I will be going over my remote-internship journey (Due to COVID-19) in the coming paragraphs and will try to generalise the process on how you get good internships in the field of your interests, in labs and research groups both in India as well as outside of it.
Before moving forward, I want to put some general facts about my profile that helped me and some of them are : I had good programming experience under my belt and that helped me shift over to virtual computational projects and save my summers. I had good previous research experiences in organic chemistry and virology and that helped my profile, as my semester and winter internships fetched me great letters of Recommendation. With that being said, now let us focus on the meat of the topic, “How do young undergrads get research internships?”.
I started planning for my summers from November’2019, taking guidelines from seniors and writing well crafted personalized mails to professors in India. It went well till February and I got a few acceptances for the summers, but with COVID-19 in place in my freshman year summer, my plans of joining my old labs and IISER’s were completely closed.

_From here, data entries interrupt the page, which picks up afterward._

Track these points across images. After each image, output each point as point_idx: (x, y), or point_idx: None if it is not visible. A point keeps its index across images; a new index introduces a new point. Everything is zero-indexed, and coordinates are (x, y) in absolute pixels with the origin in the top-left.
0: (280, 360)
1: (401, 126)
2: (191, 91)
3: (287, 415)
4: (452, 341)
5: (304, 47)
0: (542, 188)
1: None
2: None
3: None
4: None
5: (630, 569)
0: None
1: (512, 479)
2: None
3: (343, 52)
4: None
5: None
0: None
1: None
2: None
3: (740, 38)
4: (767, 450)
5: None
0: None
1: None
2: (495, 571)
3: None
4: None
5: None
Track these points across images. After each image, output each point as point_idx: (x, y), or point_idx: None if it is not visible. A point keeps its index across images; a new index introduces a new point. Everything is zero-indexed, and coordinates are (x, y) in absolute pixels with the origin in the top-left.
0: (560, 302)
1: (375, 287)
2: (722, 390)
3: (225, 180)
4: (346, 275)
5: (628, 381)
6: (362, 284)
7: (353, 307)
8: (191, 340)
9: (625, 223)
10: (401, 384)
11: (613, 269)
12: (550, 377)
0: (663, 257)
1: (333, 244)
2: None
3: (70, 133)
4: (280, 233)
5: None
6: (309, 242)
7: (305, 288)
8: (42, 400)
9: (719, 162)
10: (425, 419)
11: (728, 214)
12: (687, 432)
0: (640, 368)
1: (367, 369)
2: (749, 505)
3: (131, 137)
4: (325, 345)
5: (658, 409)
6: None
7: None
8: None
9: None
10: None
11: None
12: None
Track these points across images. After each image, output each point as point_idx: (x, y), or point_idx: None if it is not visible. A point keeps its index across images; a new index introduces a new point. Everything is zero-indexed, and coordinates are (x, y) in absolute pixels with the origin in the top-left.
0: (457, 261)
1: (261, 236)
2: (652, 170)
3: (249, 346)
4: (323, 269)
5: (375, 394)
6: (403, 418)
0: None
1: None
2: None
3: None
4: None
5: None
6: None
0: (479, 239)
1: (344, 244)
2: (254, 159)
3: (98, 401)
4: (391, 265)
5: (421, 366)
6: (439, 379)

Opportunities were being cancelled left-right and center and all my in-person internships were reduced. I had found my current PI at ELSI Japan through Blue Marble Space Institute of Science, and I read his papers on prebiotic chemistry and decided to write him a mail in late february (notice this is the worst time to mail foreign proofs as summers are around
the corner. Start mailing by October-November), since there are not enough official funded programs for first and second year undergrads. I took pointers on how to write better emails, and how to mail at specific times so as to improve the chances of it being read. With a well crafted CV (in LaTex) and a mail, I was interviewed for the position of summer research associate (remote) in late March. The onboarding (sharing relevant papers, working out a workflow, managing the PI’s as well as mine expectations) was done in april and I officially started working from April 10th.
This was a highly computational project in pre-biotic chemistry and I, being a naive undergraduate, was daunted by it. We had a team of 6 people from all around the world speaking 2 other languages (Spanish and Turkish). My professor made it clear at the starting of the internship that we intend to publish the project and present it in Conferences. I also got ample opportunities through collaborations (Europe), writing book chapters (through seniors), simultaneous multiple internship and attending summer schools in biophysics and neurosciences.
My project was “ A computational simulation of a reaction network involved in alkaline degradation of glucose and Simulating chemical reaction networks involving life-essential molecules” and my group used an automated rule-based reaction generation to simulate the reaction network on well studied reactions and applied graph transformation rules 2 based on well-documented reaction mechanisms and the reaction network was further assessed for the existence of potentially autocatalytic loops. This was done by loading the network topology (nodes being compounds and edges being reactions) into a graph database where pattern matching queries could be executed to search for patterns of interest and our work demonstrates some efficient methods for finding reaction pathways and autocatalysis in in silico modeled reaction networks.
Phew! That was full of technical jargon, but in simpler terms we made a reaction network of molecules that were present in pre-biotic conditions, say glucose and HCN. Reacted them, and checked for autocatalysis to figure out how they were propagated further and the connections associated. Our work can be considered important to study the origins of life.
We used a lot of computational tools in python and wrote some of our scripts to generate, visualize and correlate our products. I went through a lot of paper, presented my work in front of my group a number of times and took feedback. The internship was remote and timezones were an issue, added to the stress induced by COVID-19, it wasn’t that productive as it should be in simpler times. Over the summer I collaborated with other groups and other interns for poster presentations and submitted and attended 4 international conferences( in astrobiology and origins of life) with my group (Always look out for opportunities, I even got a cool one on Reddit and collaborate as much as you can). I held virtual coffee chats with all my co-interns and collaborators and got to know their projects and made friendships. Socialising is a key of every internship and that’s one of the drawback with virtual internships.
My PI, Dr. Jim Cleaves (Professor, ELSI-Japan) supported me in every way possible, since i did not have all the background knowledge required and was computationally challenged as compared to my peers. I spent nearly 4 months and it has been a good summer experience.
One thing I would love to do more is manage times accordingly to other internships and keep making small progress, day by day, it helps to keep track of your performance. Keep asking people questions and how can you improve and that’s all from my side.